O Papa observou no final do Ano da Misericórdia: "Este é o tempo da misericórdia. Cada dia da nossa vida é marcado pela presença de Deus, que guia os nossos passos com o poder da graça que o Espírito infunde no coração para moldá-lo e torná-lo capaz de amar. É o tempo da misericórdia para cada um, para que ninguém pense que ele ou ela está fora da proximidade de Deus e do poder da sua ternura. É o tempo da misericórdiaPara que os fracos e indefesos, aqueles que estão longe e sozinhos, possam sentir a presença de irmãos e irmãs que os apoiam nas suas necessidades. É o tempo da misericórdia, para que os pobres possam sentir o olhar de respeito e atenção daqueles que, superando a indiferença, descobriram o que é fundamental na vida. É o tempo da misericórdia, para que cada pecador nunca deixe de pedir perdão e de sentir a mão do Pai que sempre acolhe e abraça" (Carta Apostólica "A misericórdia do Pai"). Misericordia et misera, 20-XI-2016)
Se isto é "todos os dias", o que não será num tempo como o Advento, que conduz ao Natal; pois no Natal a Encarnação do Filho de Deus e com ela a nossa salvação tornou-se visível?
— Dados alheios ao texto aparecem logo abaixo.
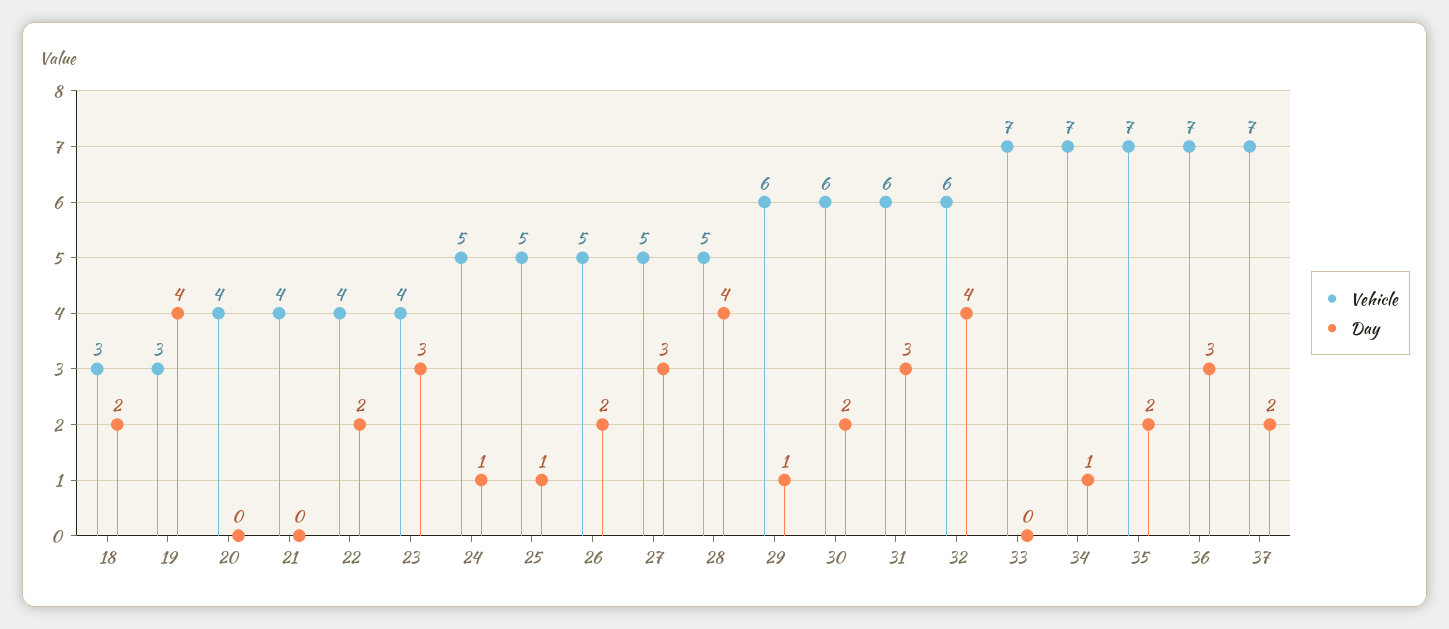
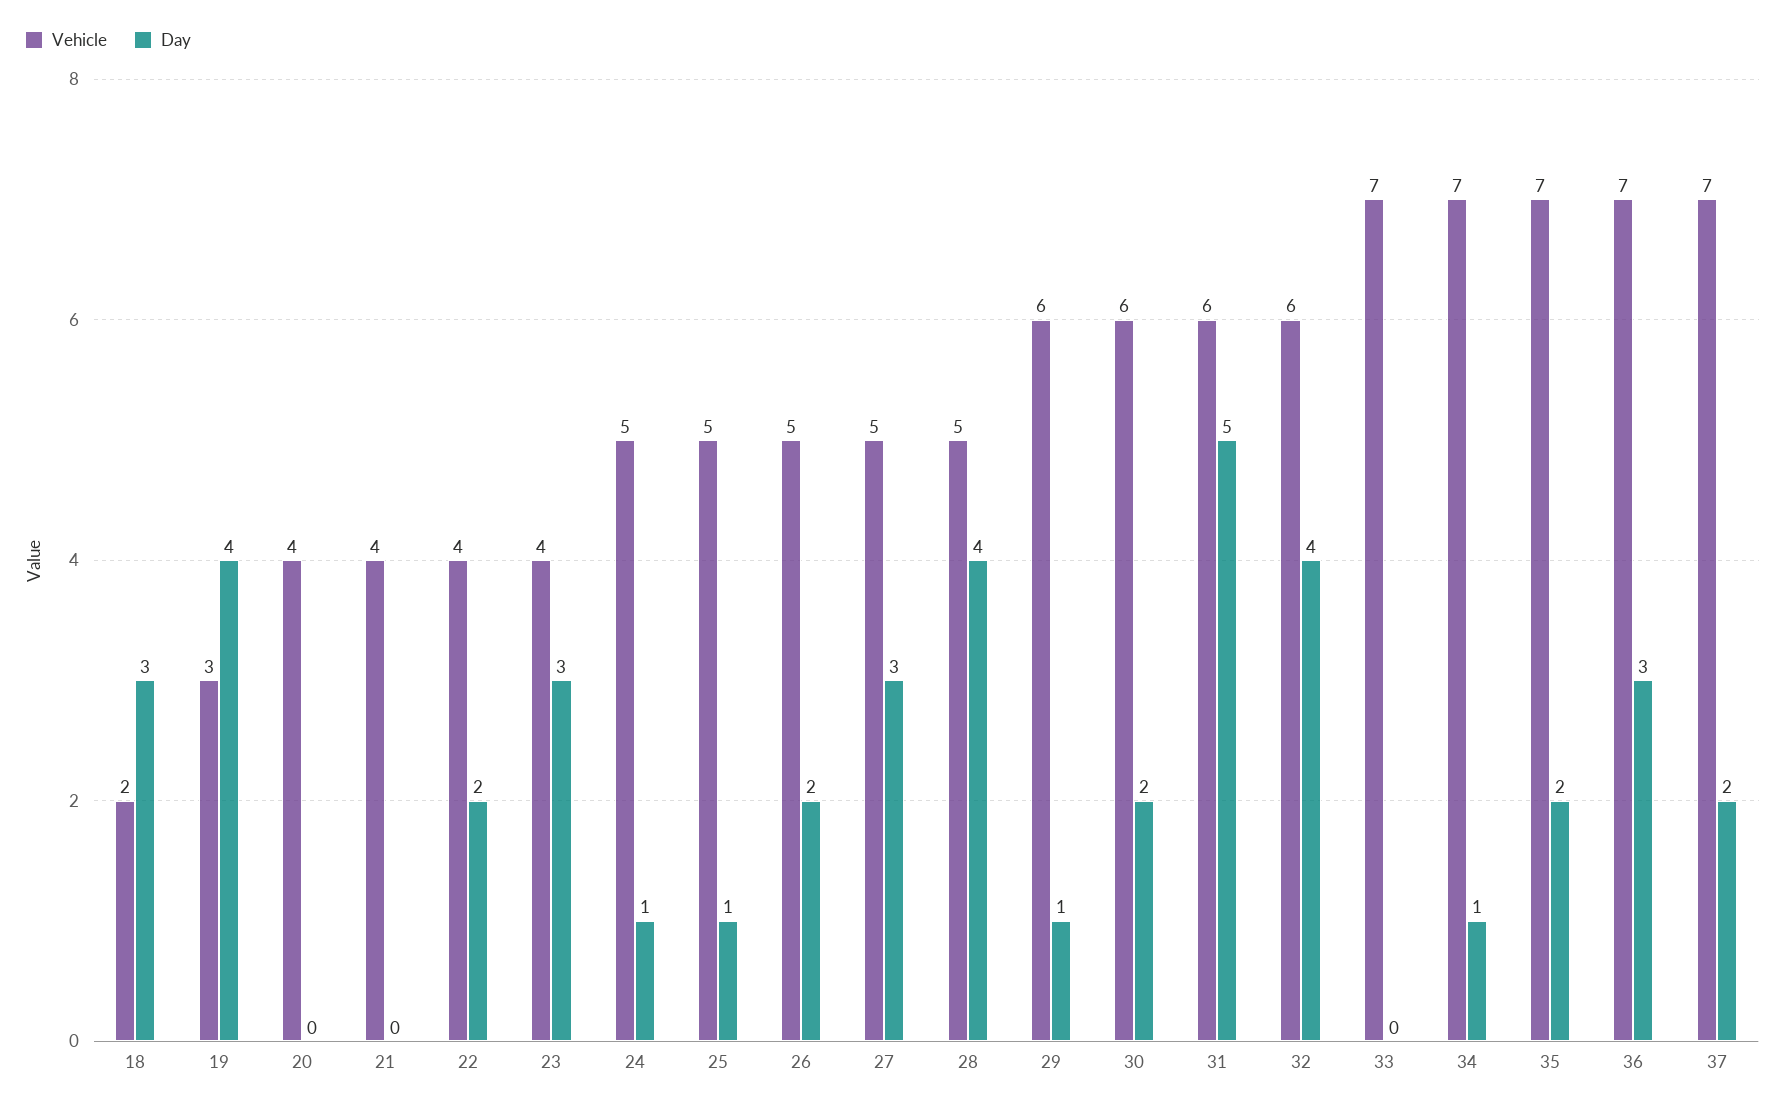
Vehicle, 18: 3 -> 2
Day, 18: 2 -> 3
Day, 31: 3 -> 5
Finalmente, como pode uma cultura de misericórdia ser moldada ou tornada possível? Esta é a resposta de Francisco:
"O cultura de misericórdia é moldado pela oração assídua, pela abertura dócil à acção do Espírito Santo, pela familiaridade com a vida dos santos e pela proximidade concreta com os pobres. É um convite premente para sermos claros sobre onde temos necessariamente de nos empenhar. A tentação de permanecer na 'teoria da misericórdia' é superada na medida em que a misericórdia se torna uma vida diária de participação e colaboração" (Carta do Santo Padre aos pobres). Misericordia et miserano final do Ano da Misericórdia, n. 20).
Quando ele fala de proximidade aos pobres, é importante ter em conta "novas formas de pobreza e fragilidade onde somos chamados a reconhecer o Cristo sofredor (...): os sem abrigo, os toxicodependentes, os refugiados, os povos indígenas, os idosos cada vez mais sós e abandonados; os migrantes (...); as várias formas de tráfico de seres humanos (...); as mulheres que sofrem situações de exclusão, maus tratos e violência" (Evangelii gaudiumnn. 210-212).
Por outras palavras, devemos cuidar dos pobres, sejam eles pobres em termos materiais, morais, culturais ou espirituais. E, na prática, isto dar-nos-á muitas oportunidades para exercer a obras de misericórdia e espiritual.
Em última análise, a misericórdia é um dom de Deus que nos chega continuamente se estivermos dispostos a recebê-lo. E assim, cada dia é tempo de misericórdia. É também um assinarRecordando a definição clássica de sacramento (sinal e instrumento de graça salvadora), poder-se-ia dizer que a misericórdia é um "sinal eficaz" da unidade da verdade e do amor.
E parafraseando o que João Paulo II disse sobre a fé, poder-se-ia dizer que a misericórdia deve tornar-se uma cultura para que possa ser uma misericórdia plenamente abraçada, plenamente pensada e fielmente vivida.
Licenciatura em Medicina e Cirurgia pela Universidade de Santiago de Compostela. Professor de Eclesiologia e Teologia Pastoral no Departamento de Teologia Sistemática da Universidade de Navarra.